走るナースプラクティショナー ~診断も治療もできる資格を持ち診療所の他に診療移動車に乗って街を走り診療しています~

カナダ、BC州でメンタルヘルス、薬物依存、ホームレス、貧困層の方々を診療しています。登場人物は全て仮名です。

自分の最期を考える

2019年12月14日 | 仕事

製薬会社の人と話をしていて、横道にそれた話題。

その方のお母様が亡くなられた。悪性の脳腫瘍と診断されてから13ヶ月後の事だったという。彼は言う。辛くて長い13ヶ月だったと。なんでもお母様はもともとMAiDに興味を持っていた方。MAiDは医療者による自殺幇助。カナダは合法化され、この道を選んだ方は少なくありません。

悪性の脳腫瘍と診断された時、手術をするかMAiDを選ぶか迷った末に手術を選んだ。術後のお母様はまるで別人で意思の疎通も出来なくなった。そうなってからは自己の意思決定ができないのでMAiDの対象にはならず、その方を始め家族はこの方法を選んだのは正しかったのか、と疑問視していた。なのでお母様がなくなった今、その苦痛から解放されてホッとしたとも言う。しかし後悔は残っているそうだ。

私は看護師のキャリアを脳神経外科から始めたし緩和ケアは長く専門にしていたので、この方が話していらっしゃる事はよーくわかります。

1つだけ言えるのは、迷った末でもその決定を下したのがお母様なのであれば、全てがお母様の意思で、家族としてサポートしてきたのだから、結果として辛い思いをしても正しい選択だった、という事。

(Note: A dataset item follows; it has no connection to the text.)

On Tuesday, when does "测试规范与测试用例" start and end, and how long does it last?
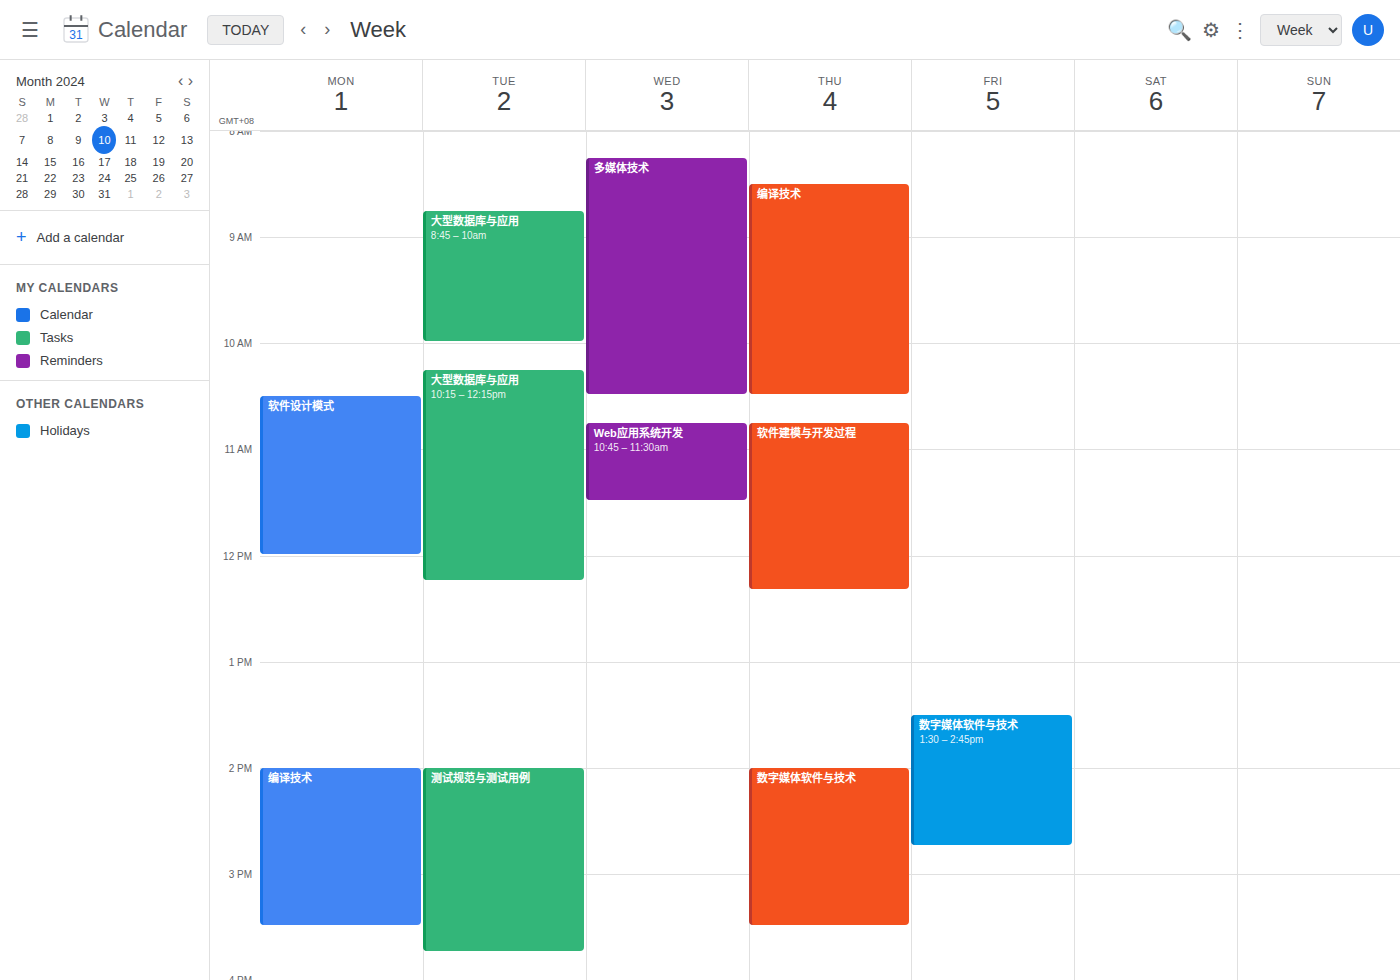
2:00 PM to 3:45 PM, 1 hour 45 minutes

「決定を下したのがお母様なのであれば」と書きました。個人の意思決定は個人のものですが家族が介入したり影響を与える事もあります。例えばお母様はMAiDを選んだが子供たちが泣き叫び生きて欲しいと懇願する間に母親の決意が変わる、とか。これはよく起こる事です。良い方向へ行った時は良いですが、悪い方向へ行った時には、その後悔は測りきれないものでしょう。
また自分で決められないからあなたが決めてちょうだい、なんて人がいるのも事実です(MAiDはこれでは施行できませんが他の意思決定は動く場合もあります)。だから周りに影響されず、自分の意思で医療をどうしたいか決める事は残された家族の負担を減らす事にもなります。

このような事から、人生の最後をどう過ごしたいか?考えるチャンスは大切です。人間は生まれて来たからには必ず死にますからね。避けられる事ではありません。そして決めた事は家族に伝えておきましょう。そうする事で最期に家族間で意見が割れしたりする事がありませんから、これもまた一つ、家族の負担を減らす事になるのです。

昔と違い医療が発展したおかげで選択肢は増えました。医者任せや息子に決めてもらえるほど決定事項がシンプルな時代ではありません。家族のために自分の最期を考えてみませんか?